• Raw data:
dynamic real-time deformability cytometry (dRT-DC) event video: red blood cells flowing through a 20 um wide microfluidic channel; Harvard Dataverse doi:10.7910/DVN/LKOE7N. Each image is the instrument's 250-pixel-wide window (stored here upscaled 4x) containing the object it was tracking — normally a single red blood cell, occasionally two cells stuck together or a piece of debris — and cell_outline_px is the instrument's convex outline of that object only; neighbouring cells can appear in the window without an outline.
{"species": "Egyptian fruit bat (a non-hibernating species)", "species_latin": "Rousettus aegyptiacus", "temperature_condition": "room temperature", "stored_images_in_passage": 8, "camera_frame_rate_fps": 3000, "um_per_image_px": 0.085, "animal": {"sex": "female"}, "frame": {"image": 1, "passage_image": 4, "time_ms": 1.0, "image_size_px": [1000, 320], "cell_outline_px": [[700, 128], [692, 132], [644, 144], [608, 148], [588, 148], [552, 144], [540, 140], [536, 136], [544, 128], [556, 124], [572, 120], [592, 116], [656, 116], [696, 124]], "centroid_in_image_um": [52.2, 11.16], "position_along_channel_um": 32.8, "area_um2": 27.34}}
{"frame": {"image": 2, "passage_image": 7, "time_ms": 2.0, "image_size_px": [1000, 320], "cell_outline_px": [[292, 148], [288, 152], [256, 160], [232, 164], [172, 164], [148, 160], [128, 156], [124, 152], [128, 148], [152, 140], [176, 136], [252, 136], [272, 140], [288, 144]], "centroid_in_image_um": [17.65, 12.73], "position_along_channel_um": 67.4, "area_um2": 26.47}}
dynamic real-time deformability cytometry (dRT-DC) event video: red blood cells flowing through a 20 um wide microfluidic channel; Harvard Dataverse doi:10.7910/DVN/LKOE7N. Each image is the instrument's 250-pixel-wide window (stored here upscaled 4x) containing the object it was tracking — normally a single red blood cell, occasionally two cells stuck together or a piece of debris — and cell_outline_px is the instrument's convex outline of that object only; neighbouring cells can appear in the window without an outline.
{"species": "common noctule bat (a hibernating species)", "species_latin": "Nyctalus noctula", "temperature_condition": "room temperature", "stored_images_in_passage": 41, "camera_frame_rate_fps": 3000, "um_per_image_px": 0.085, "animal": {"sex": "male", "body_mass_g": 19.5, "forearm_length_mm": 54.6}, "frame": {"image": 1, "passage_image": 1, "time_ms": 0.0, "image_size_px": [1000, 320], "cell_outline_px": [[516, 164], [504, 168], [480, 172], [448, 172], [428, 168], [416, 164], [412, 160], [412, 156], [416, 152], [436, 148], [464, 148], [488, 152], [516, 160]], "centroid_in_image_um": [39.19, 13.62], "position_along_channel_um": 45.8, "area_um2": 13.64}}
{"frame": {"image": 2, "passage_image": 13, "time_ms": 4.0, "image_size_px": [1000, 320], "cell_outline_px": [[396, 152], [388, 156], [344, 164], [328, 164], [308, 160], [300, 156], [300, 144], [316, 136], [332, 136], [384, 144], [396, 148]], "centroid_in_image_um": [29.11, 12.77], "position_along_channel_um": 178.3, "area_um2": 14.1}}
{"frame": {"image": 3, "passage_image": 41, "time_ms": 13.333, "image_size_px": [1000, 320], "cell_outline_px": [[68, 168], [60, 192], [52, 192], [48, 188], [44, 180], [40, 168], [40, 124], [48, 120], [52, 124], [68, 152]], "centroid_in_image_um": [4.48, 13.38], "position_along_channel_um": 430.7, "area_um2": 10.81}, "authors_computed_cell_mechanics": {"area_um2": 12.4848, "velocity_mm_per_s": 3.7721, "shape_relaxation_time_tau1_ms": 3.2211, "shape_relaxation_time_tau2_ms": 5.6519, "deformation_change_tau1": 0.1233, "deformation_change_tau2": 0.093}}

• Request:
Write out all the entries exactly.

• Response below:
dynamic real-time deformability cytometry (dRT-DC) event video: red blood cells flowing through a 20 um wide microfluidic channel; Harvard Dataverse doi:10.7910/DVN/LKOE7N. Each image is the instrument's 250-pixel-wide window (stored here upscaled 4x) containing the object it was tracking — normally a single red blood cell, occasionally two cells stuck together or a piece of debris — and cell_outline_px is the instrument's convex outline of that object only; neighbouring cells can appear in the window without an outline.
{"species": "Egyptian fruit bat (a non-hibernating species)", "species_latin": "Rousettus aegyptiacus", "temperature_condition": "room temperature", "stored_images_in_passage": 8, "camera_frame_rate_fps": 3000, "um_per_image_px": 0.085, "animal": {"sex": "female"}, "frame": {"image": 1, "passage_image": 4, "time_ms": 1.0, "image_size_px": [1000, 320], "cell_outline_px": [[700, 128], [692, 132], [644, 144], [608, 148], [588, 148], [552, 144], [540, 140], [536, 136], [544, 128], [556, 124], [572, 120], [592, 116], [656, 116], [696, 124]], "centroid_in_image_um": [52.2, 11.16], "position_along_channel_um": 32.8, "area_um2": 27.34}}
{"frame": {"image": 2, "passage_image": 7, "time_ms": 2.0, "image_size_px": [1000, 320], "cell_outline_px": [[292, 148], [288, 152], [256, 160], [232, 164], [172, 164], [148, 160], [128, 156], [124, 152], [128, 148], [152, 140], [176, 136], [252, 136], [272, 140], [288, 144]], "centroid_in_image_um": [17.65, 12.73], "position_along_channel_um": 67.4, "area_um2": 26.47}}
dynamic real-time deformability cytometry (dRT-DC) event video: red blood cells flowing through a 20 um wide microfluidic channel; Harvard Dataverse doi:10.7910/DVN/LKOE7N. Each image is the instrument's 250-pixel-wide window (stored here upscaled 4x) containing the object it was tracking — normally a single red blood cell, occasionally two cells stuck together or a piece of debris — and cell_outline_px is the instrument's convex outline of that object only; neighbouring cells can appear in the window without an outline.
{"species": "common noctule bat (a hibernating species)", "species_latin": "Nyctalus noctula", "temperature_condition": "room temperature", "stored_images_in_passage": 41, "camera_frame_rate_fps": 3000, "um_per_image_px": 0.085, "animal": {"sex": "male", "body_mass_g": 19.5, "forearm_length_mm": 54.6}, "frame": {"image": 1, "passage_image": 1, "time_ms": 0.0, "image_size_px": [1000, 320], "cell_outline_px": [[516, 164], [504, 168], [480, 172], [448, 172], [428, 168], [416, 164], [412, 160], [412, 156], [416, 152], [436, 148], [464, 148], [488, 152], [516, 160]], "centroid_in_image_um": [39.19, 13.62], "position_along_channel_um": 45.8, "area_um2": 13.64}}
{"frame": {"image": 2, "passage_image": 13, "time_ms": 4.0, "image_size_px": [1000, 320], "cell_outline_px": [[396, 152], [388, 156], [344, 164], [328, 164], [308, 160], [300, 156], [300, 144], [316, 136], [332, 136], [384, 144], [396, 148]], "centroid_in_image_um": [29.11, 12.77], "position_along_channel_um": 178.3, "area_um2": 14.1}}
{"frame": {"image": 3, "passage_image": 41, "time_ms": 13.333, "image_size_px": [1000, 320], "cell_outline_px": [[68, 168], [60, 192], [52, 192], [48, 188], [44, 180], [40, 168], [40, 124], [48, 120], [52, 124], [68, 152]], "centroid_in_image_um": [4.48, 13.38], "position_along_channel_um": 430.7, "area_um2": 10.81}, "authors_computed_cell_mechanics": {"area_um2": 12.4848, "velocity_mm_per_s": 3.7721, "shape_relaxation_time_tau1_ms": 3.2211, "shape_relaxation_time_tau2_ms": 5.6519, "deformation_change_tau1": 0.1233, "deformation_change_tau2": 0.093}}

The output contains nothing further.